Ancak, insanlık tarihinde tesadüfler (olumsallıklar), daha doğrusu konjonktürel gelişmeler önemli rol oynadığı için, sistemin araçsal-rasyonel yönde mi yoksa değer-rasyonel yönde mi gelişeceği kesin değildir.
Ona göre, ekonomi sosyolojik anlayış için merkezî bir öneme sahip olmasına rağmen, toplumsal hayattaki her şey ekonomiye indirgenemez.
Fikirlerin Toplumsal Eylemi Yapılandırması: Protestan Ahlâkı Örneği
Weber’e göre Protestanlık (özelde Kalvinizm), daha rasyonel bir dünya görüşüne vurgusuyla, Batı kapitalizminin ortaya çıkışının fikrî temelinin şekillenmesine hizmet etmiştir.
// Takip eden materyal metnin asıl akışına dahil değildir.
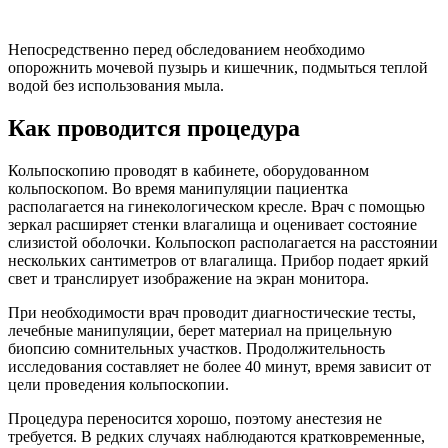
Непосредственно перед обследованием необходимо
опорожнить мочевой пузырь и кишечник, подмыться теплой
водой без использования мыла.
Как проводится процедура
Кольпоскопию проводят в кабинете, оборудованном
кольпоскопом. Во время манипуляции пациентка
располагается на гинекологическом кресле. Врач с помощью
зеркал расширяет стенки влагалища и оценивает состояние
слизистой оболочки. Кольпоскоп располагается на расстоянии
нескольких сантиметров от влагалища. Прибор подает яркий
свет и транслирует изображение на экран монитора.
При необходимости врач проводит диагностические тесты,
лечебные манипуляции, берет материал на прицельную
биопсию сомнительных участков. Продолжительность
исследования составляет не более 40 минут, время зависит от
цели проведения кольпоскопии.
Процедура переносится хорошо, поэтому анестезия не
требуется. В редких случаях наблюдаются кратковременные,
Bir fikirler bütünü olan Kalvinizm, Batı kapitalizminin ortaya çıkışının gerekli koşulları olan toplumsal değerler ve toplumsal eylem tiplerinin gelişmesini sağlamıştır.
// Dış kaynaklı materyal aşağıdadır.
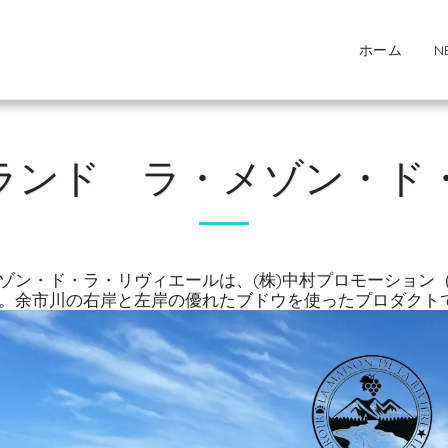
ホーム
N
ランド ラ・メゾン・ド
ゾン・ド・ラ・リヴィエールは、(株)中村プロモーション
。余市川の右岸と左岸の優れたブドウを使ったプロダクト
Weber’e göre kapitalizmin ortaya çıkışı için gerekli rasyonel davranış çileci Protestan ruh içinde doğan bir dinsel ödev duygusunun ürünüdür. Rasyonel iktisadî davranışın kaynağı (16. ve 17. yüzyıldaki) Kalvinist kader inancı ve Kalvinizmde bulunan dinsel ‘ödev fikri’dir. Weber’in araştırmasının ana vurgusu Batı’da gelişmekte olan rasyonalitedir, Batı uygarlığına özgü hangi toplumsal faktörlerin rasyonelleşmeye yol açtığını anlamaya çalışır.
İnsanların davranışlarında kendiliğindenlik ortadan kaybolmaktadır; her şey bir kafese aittir ve modern dünyada gizem veya heyecana çok az yer vardır. Rasyonelleştirilmiş diğer tüm kurumsal alanlarda olduğu gibi, piyasa ekonomisi, kendi yasalarına sahip kişiler üstü bir düzen haline gelir. Köklü âdetler ve gelenekler, hatta din rasyonel organizasyona tâbî olmuş veya kendini onun gereklerine uyarlamıştır. Bürokrasi bu düzenleyici yönetimin, kişisel-olmayan ve tarafsız gücün bir örneğidir.
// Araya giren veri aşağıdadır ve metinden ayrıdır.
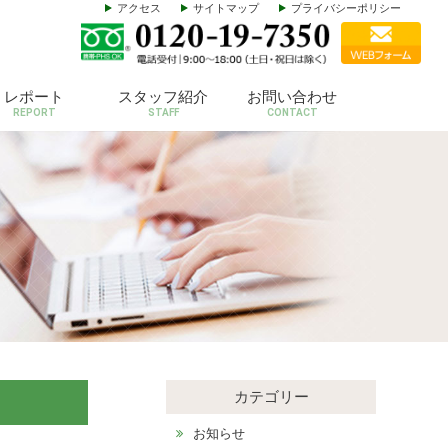
アクセス
サイトマップ
プライバシーポリシー
レポート
スタッフ紹介
お問い合わせ
REPORT
STAFF
CONTACT
カテゴリー
お知らせ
Bu yüzden bürokrasi, kesinlikle insanlara değil kurallara, bir kişisel ilişkiler ağına değil bir görevler hiyerarşisine dayandığı için, en etkili ve teknik bakımdan en üstün organizasyon biçimidir.
Weber sosyal sınıfların, yani üretim araçlarının mülkiyetine dayalı ilişkilerin önemini yadsımasa da, sınıflar aynı tipten insanları içerirken, gerçek, somut gruplaşmaların, etkileşimlerin iktisadî sınıfsal tabakalaşmanın karşıtı olan statü grupları etrafında şekillendiğini düşünür. Weber’in Marksçı bir sınıflar teorisinden hareketle daha ileriye taşıdığı bir görüş iktisadî mücadelenin Marx’ın gösterdiğinden daha çok yönlü olduğudur: “Sınıflar statü gruplarına ayrışır ve iktisadî piyasaların belirli kesimlerini kontrollerine geçirirler.